In May 2023, the Company paid the remaining balance on its revolving line of credit of $3.0 million and, as noted above, in connection with the 2023 Amendment, prepaid $10.0 million of its term loan. After the term loan is paid in full, the Company’s assets are expected to be unencumbered and therefore available to support a new borrowing relationship, which the Company plans to pursue along with the Company’s costs reduction initiatives in 2023, to provide additional working capital. In addition to reductions in sales force and marketing expenses, the Company may seek to raise capital through additional debt or equity financing, which may include sales of securities under its 2022 Shelf or under a new registration statement.

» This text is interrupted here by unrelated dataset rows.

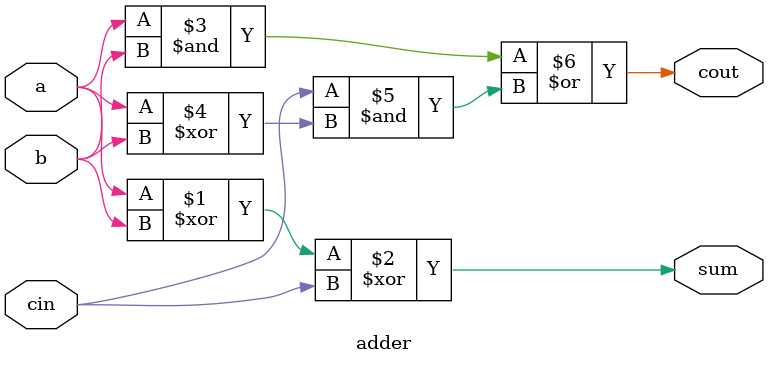
<source format=sv>
/**
 * @module adder
 * @brief Single-bit full adder.
 *
 * @description
 * Computes the sum and carry-out of two 1-bit inputs and a carry-in bit.
 * Implements the equation: sum = a ^ b ^ cin; cout = (a & b) | (cin & (a ^ b))
 *
 * @ports
 * - input  logic a     : First operand bit
 * - input  logic b     : Second operand bit
 * - input  logic cin   : Carry input
 * - output logic sum   : Sum output
 * - output logic cout  : Carry output
 *
 * @example
 * adder u_adder (
 *   .a(a),
 *   .b(b),
 *   .cin(cin),
 *   .sum(sum),
 *   .cout(cout)
 * );
 *
 * @author  Xhovani Mali
 * @date    2025
 */

 `timescale 1ns/1ps

module adder (
    input  logic a,
    input  logic b,
    input  logic cin,
    output logic sum,
    output logic cout
);
    // Behavioral modeling (RTL)
    assign sum  = a ^ b ^ cin;
    assign cout = (a & b) | (cin & (a ^ b));
    
endmodule // adder

</source>
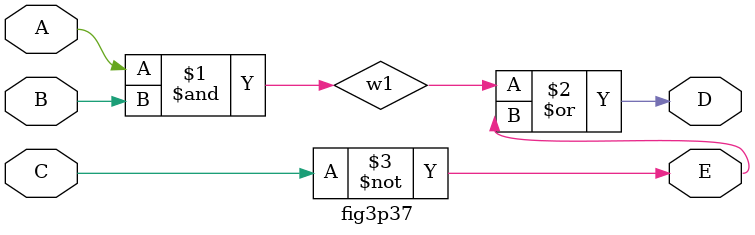
<source format=v>
module fig3p37 (A,B,C,D,E);
	output D,E;
	input A,B,C;
	wire w1;

	and G1(w1,A,B);
	not G2(E,C);
	or  G3(D,w1,E);

endmodule

</source>
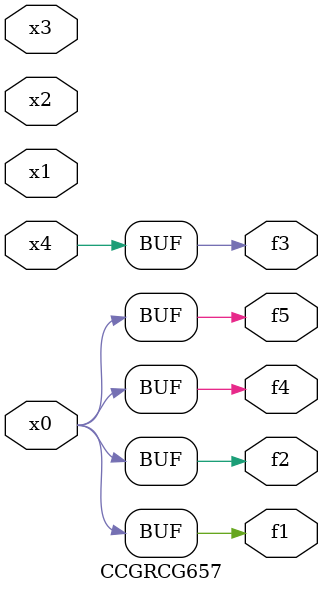
<source format=v>
module CCGRCG657(
	input x0, x1, x2, x3, x4,
	output f1, f2, f3, f4, f5
);
	assign f1 = x0;
	assign f2 = x0;
	assign f3 = x4;
	assign f4 = x0;
	assign f5 = x0;
endmodule

</source>
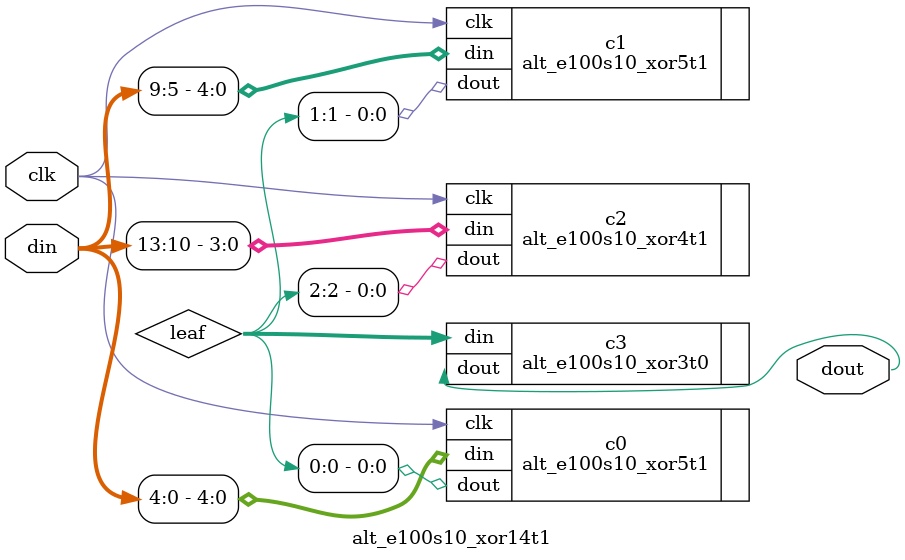
<source format=v>




`timescale 1ps/1ps

// DESCRIPTION
// 14 input XOR gate.  Latency 1.
// Generated by one of Gregg's toys.   Share And Enjoy.

module alt_e100s10_xor14t1 #(
    parameter SIM_EMULATE = 1'b0
) (
    input clk,
    input [13:0] din,
    output dout
);

wire [2:0] leaf;

alt_e100s10_xor5t1 c0 (
    .clk(clk),
    .din(din[4:0]),
    .dout(leaf[0])
);
defparam c0 .SIM_EMULATE = SIM_EMULATE;

alt_e100s10_xor5t1 c1 (
    .clk(clk),
    .din(din[9:5]),
    .dout(leaf[1])
);
defparam c1 .SIM_EMULATE = SIM_EMULATE;

alt_e100s10_xor4t1 c2 (
    .clk(clk),
    .din(din[13:10]),
    .dout(leaf[2])
);
defparam c2 .SIM_EMULATE = SIM_EMULATE;

alt_e100s10_xor3t0 c3 (
    .din(leaf),
    .dout(dout)
);
defparam c3 .SIM_EMULATE = SIM_EMULATE;

endmodule


</source>
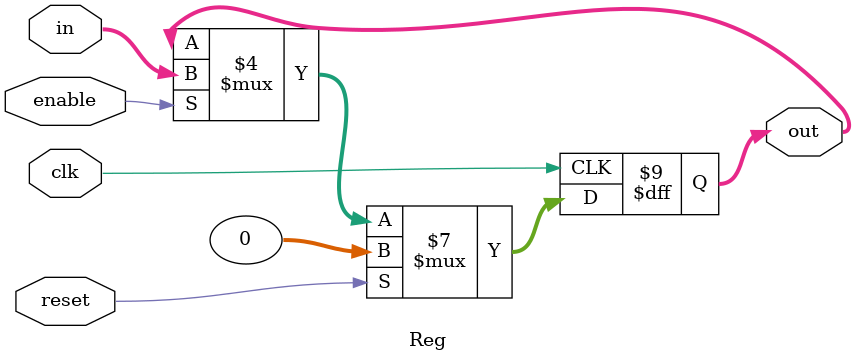
<source format=v>
`timescale 1ns / 1ps
module Reg
#(parameter width=32)
(	input clk,
	input reset,
	input enable,
	input [width-1:0]in,
	output reg[width-1:0]out
    );
	always@(posedge clk)
	if(reset)
		out<={width{1'b0}};
	else if(enable)
		out<=in;
	else
		out<=out;
	initial
		out=0;

endmodule
</source>
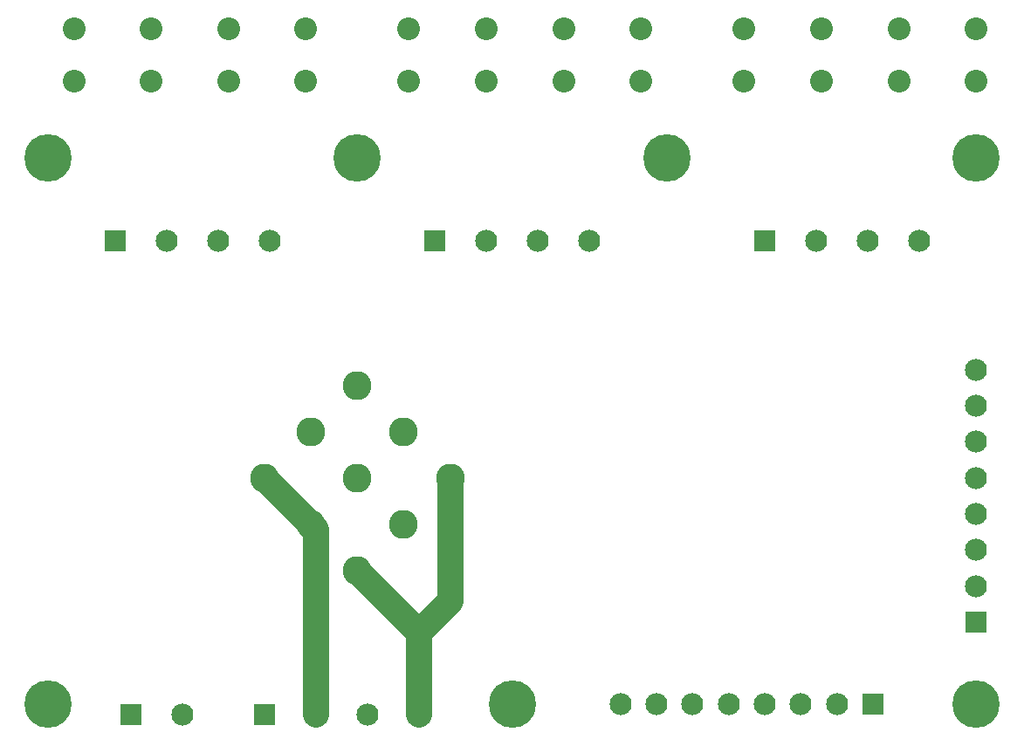
<source format=gbs>
G75*
%MOIN*%
%OFA0B0*%
%FSLAX24Y24*%
%IPPOS*%
%LPD*%
%AMOC8*
5,1,8,0,0,1.08239X$1,22.5*
%
%ADD10C,0.1812*%
%ADD11C,0.1000*%
%ADD12C,0.1103*%
%ADD13R,0.0840X0.0840*%
%ADD14C,0.0840*%
%ADD15C,0.0867*%
D10*
X002069Y002110D03*
X037502Y002110D03*
X019785Y002110D03*
X025691Y022976D03*
X013880Y022976D03*
X002069Y022976D03*
X037502Y022976D03*
D11*
X012305Y001716D02*
X012305Y008803D01*
X010336Y010771D01*
X016242Y001716D02*
X016242Y004866D01*
X013880Y007228D01*
X017423Y010771D02*
X017423Y006047D01*
X016242Y004866D01*
D12*
X013880Y014307D03*
X012112Y012539D03*
X010344Y010771D03*
X015647Y012539D03*
X013880Y010771D03*
X012112Y009003D03*
X017415Y010771D03*
X015647Y009003D03*
X013880Y007236D03*
D13*
X029431Y019826D03*
X016832Y019826D03*
X004628Y019826D03*
X010336Y001716D03*
X005218Y001716D03*
X037502Y005259D03*
X033565Y002110D03*
D14*
X031399Y019826D03*
X033368Y019826D03*
X035336Y019826D03*
X018801Y019826D03*
X020769Y019826D03*
X022738Y019826D03*
X006596Y019826D03*
X008565Y019826D03*
X010533Y019826D03*
X012305Y001716D03*
X014273Y001716D03*
X016242Y001716D03*
X007187Y001716D03*
X037502Y006637D03*
X037502Y008015D03*
X037502Y009393D03*
X037502Y010771D03*
X037502Y012149D03*
X037502Y013527D03*
X037502Y014905D03*
X032187Y002110D03*
X030809Y002110D03*
X029431Y002110D03*
X028053Y002110D03*
X026675Y002110D03*
X025297Y002110D03*
X023919Y002110D03*
D15*
X037502Y025913D03*
X037502Y027913D03*
X034549Y025913D03*
X034549Y027913D03*
X031596Y025913D03*
X031596Y027913D03*
X028643Y025913D03*
X028643Y027913D03*
X024706Y025913D03*
X024706Y027913D03*
X021754Y025913D03*
X021754Y027913D03*
X018801Y025913D03*
X018801Y027913D03*
X015848Y025913D03*
X015848Y027913D03*
X011911Y025913D03*
X011911Y027913D03*
X008958Y025913D03*
X008958Y027913D03*
X006006Y025913D03*
X006006Y027913D03*
X003053Y025913D03*
X003053Y027913D03*
M02*

</source>
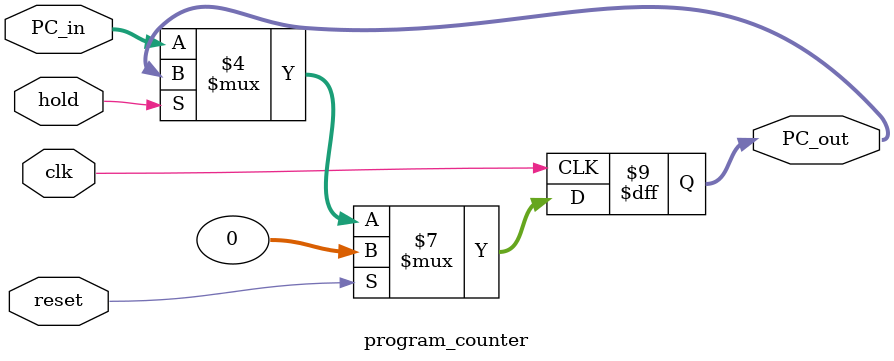
<source format=v>
`ifndef MODULE_PC
`define MODULE_PC
`timescale 1ns / 1ps


module program_counter(
    PC_in,PC_out,reset,clk,hold
    );
    input [31:0] PC_in;
    output [31:0] PC_out;
    input reset, clk, hold;
    reg [31:0] PC_out;
    initial begin
        PC_out <= 0;
    end
    always @(negedge clk)
    begin
        if(reset)
            begin
                PC_out <= 32'b0;
            end
      else if (!hold)
       begin
       PC_out<=PC_in[31:0];
       end
    end    
endmodule
`endif

</source>
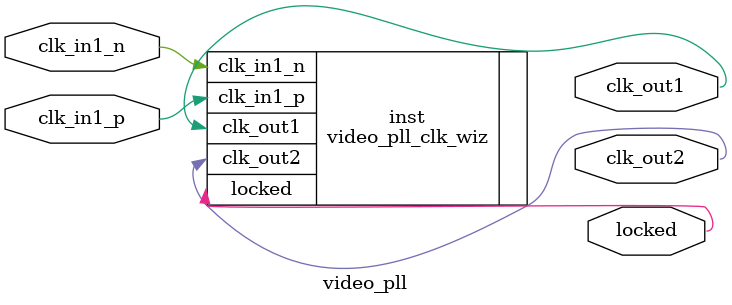
<source format=v>


`timescale 1ps/1ps

(* CORE_GENERATION_INFO = "video_pll,clk_wiz_v5_4_3_0,{component_name=video_pll,use_phase_alignment=true,use_min_o_jitter=false,use_max_i_jitter=false,use_dyn_phase_shift=false,use_inclk_switchover=false,use_dyn_reconfig=false,enable_axi=0,feedback_source=FDBK_AUTO,PRIMITIVE=MMCM,num_out_clk=2,clkin1_period=5.000,clkin2_period=10.0,use_power_down=false,use_reset=false,use_locked=true,use_inclk_stopped=false,feedback_type=SINGLE,CLOCK_MGR_TYPE=NA,manual_override=false}" *)

module video_pll 
 (
  // Clock out ports
  output        clk_out1,
  output        clk_out2,
  // Status and control signals
  output        locked,
 // Clock in ports
  input         clk_in1_p,
  input         clk_in1_n
 );

  video_pll_clk_wiz inst
  (
  // Clock out ports  
  .clk_out1(clk_out1),
  .clk_out2(clk_out2),
  // Status and control signals               
  .locked(locked),
 // Clock in ports
  .clk_in1_p(clk_in1_p),
  .clk_in1_n(clk_in1_n)
  );

endmodule

</source>
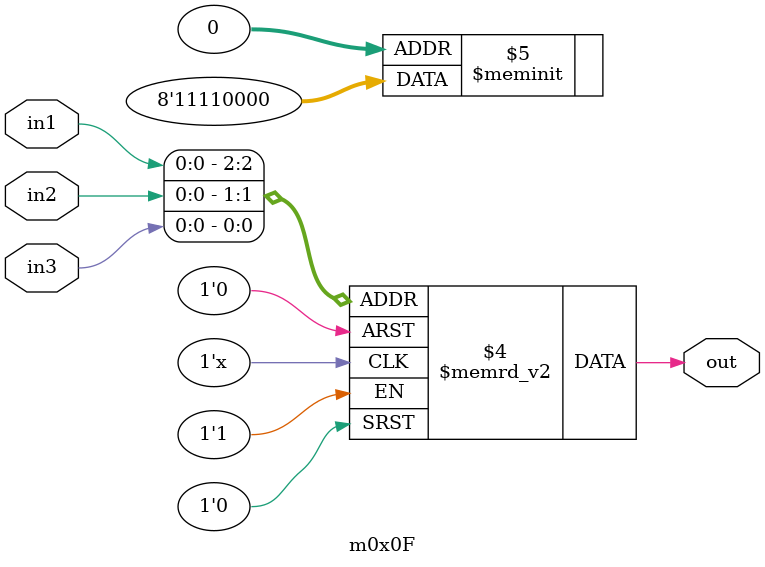
<source format=v>
module m0x0F(output out, input in1, in2, in3);

   always @(in1, in2, in3)
     begin
        case({in1, in2, in3})
          3'b000: {out} = 1'b0;
          3'b001: {out} = 1'b0;
          3'b010: {out} = 1'b0;
          3'b011: {out} = 1'b0;
          3'b100: {out} = 1'b1;
          3'b101: {out} = 1'b1;
          3'b110: {out} = 1'b1;
          3'b111: {out} = 1'b1;
        endcase // case ({in1, in2, in3})
     end // always @ (in1, in2, in3)

endmodule // m0x0F
</source>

The Company cannot make any assurances that additional financing will be available to it and, if available, the terms may negatively impact the Company’s business and operations. As such, the Company has concluded that substantial doubt exists about the Company’s ability to continue as a going concern for a period of at least twelve months from the date of issuance of these financial statements.